(09.04.20 21:32)Hachiko schrieb: Hat nichts mit Medizinerzynismus zu tun, aber wenn die nicht emotional distanzierter wären würde das System total zusammenbrechen.
Ihren Zynismus gestehe ich ihnen gerne zu, ich verstehe auch Ärzte, die sich über Katastrophen freuen wie manche Feuerwehrleute über ein Großfeuer, weil sie dann zur Hochform auflaufen und in ihrer Berufsausübung ihren Flow erleben können.

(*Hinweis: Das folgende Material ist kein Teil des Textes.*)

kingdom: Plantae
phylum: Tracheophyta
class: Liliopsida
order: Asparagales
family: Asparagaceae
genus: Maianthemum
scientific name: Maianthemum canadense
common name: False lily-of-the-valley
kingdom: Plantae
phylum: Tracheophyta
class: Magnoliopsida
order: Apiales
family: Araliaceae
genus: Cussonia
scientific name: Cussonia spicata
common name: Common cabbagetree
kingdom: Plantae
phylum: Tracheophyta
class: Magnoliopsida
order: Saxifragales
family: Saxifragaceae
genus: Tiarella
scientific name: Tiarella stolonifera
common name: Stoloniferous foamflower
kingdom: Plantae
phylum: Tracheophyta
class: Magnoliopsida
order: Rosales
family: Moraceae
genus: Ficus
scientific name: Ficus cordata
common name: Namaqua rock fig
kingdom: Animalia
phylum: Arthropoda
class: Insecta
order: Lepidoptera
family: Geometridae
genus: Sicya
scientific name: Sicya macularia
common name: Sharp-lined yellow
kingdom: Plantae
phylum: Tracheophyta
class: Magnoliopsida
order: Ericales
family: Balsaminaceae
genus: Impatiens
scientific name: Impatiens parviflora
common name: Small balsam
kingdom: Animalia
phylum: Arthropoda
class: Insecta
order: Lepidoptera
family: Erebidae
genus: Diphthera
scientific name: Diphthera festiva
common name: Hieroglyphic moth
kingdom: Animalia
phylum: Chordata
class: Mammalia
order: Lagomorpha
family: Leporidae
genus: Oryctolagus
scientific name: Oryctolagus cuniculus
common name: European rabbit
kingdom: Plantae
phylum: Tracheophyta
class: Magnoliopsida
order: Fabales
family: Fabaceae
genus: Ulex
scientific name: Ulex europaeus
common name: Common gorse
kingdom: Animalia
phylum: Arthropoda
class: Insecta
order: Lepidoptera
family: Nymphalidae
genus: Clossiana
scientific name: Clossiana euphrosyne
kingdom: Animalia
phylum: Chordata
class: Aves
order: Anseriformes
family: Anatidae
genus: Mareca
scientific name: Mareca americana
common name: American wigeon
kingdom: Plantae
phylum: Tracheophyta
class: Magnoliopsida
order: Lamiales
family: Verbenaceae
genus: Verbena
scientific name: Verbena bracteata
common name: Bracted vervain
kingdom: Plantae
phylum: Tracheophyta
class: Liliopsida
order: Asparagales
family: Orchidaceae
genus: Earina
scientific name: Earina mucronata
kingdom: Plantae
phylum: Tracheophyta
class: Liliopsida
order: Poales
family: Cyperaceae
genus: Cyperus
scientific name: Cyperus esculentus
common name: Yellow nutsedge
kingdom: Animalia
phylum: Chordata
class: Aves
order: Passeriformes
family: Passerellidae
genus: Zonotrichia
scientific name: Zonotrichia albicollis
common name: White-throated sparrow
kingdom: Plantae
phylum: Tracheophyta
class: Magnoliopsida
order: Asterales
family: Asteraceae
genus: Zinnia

Was ich hingegen meine, ist die Vorliebe für unlustig-langweilige oder uralt-abgestandene Witze.
Einer der Ärzte, die ich privat, also nicht als Patient, näher kennenlernte, war ein alter Allgemeinarzt mit gutgehender Praxis in Fukushima. Der hat sich Wortspiele ausgedacht wie so ein Manga-Autor, die fand aber niemand anderes als er selber total lustig. Ich habe etliche übernommen zumal sie für mich oft schon verständlich waren, damals habe ich als Anfänger intensiv die Sprache gelernt. Als ich später eloquent genug war, um auch mal eine witzige Bemerkung zu machen, hatte ich damit überhaupt keinen Publikumserfolg. Aber nicht, weil das etwa als unverständlich, gar abscheulich oder so angekommen wäre sondern nur als unlustig. Mein Onkel gehört auch zu diesem Personenkreis und hat mir z.B., das muß so Ende der 1970er gewesen sein, erzählt, daß der supercoole Superdetektiv "Jerry Cotton" auf Deutsch eigentlich "Jeremias Baumwolle" heißen würden. Das ist zwar per se lustig, aber diese Krimiserie gab es damals bereits seit einem Vierteljahrhundert. Als ich vor etlichen Jahren im Krankenhaus mal in Gegenwart von Pflegepersonal ein bißchen über den blöden Humor des abteilungsleitenden Alpha-Arztes lästerte, bekam ich eifrige Zustimmung. Auch der Langfingfang hatte schon anno dunnemals soonen Bart.
OK, meine Stichprobe ist viel zu klein und nicht repräsentativ. Ihre Aussage aber läßt sich zusammenfassen wie folgt:
Im Vergleich verschiedener Berufsgruppen, speziell solcher, die viel reden, ist der Anteil des Humor-zum-Fremdschämen bei Ärzten besonders hoch.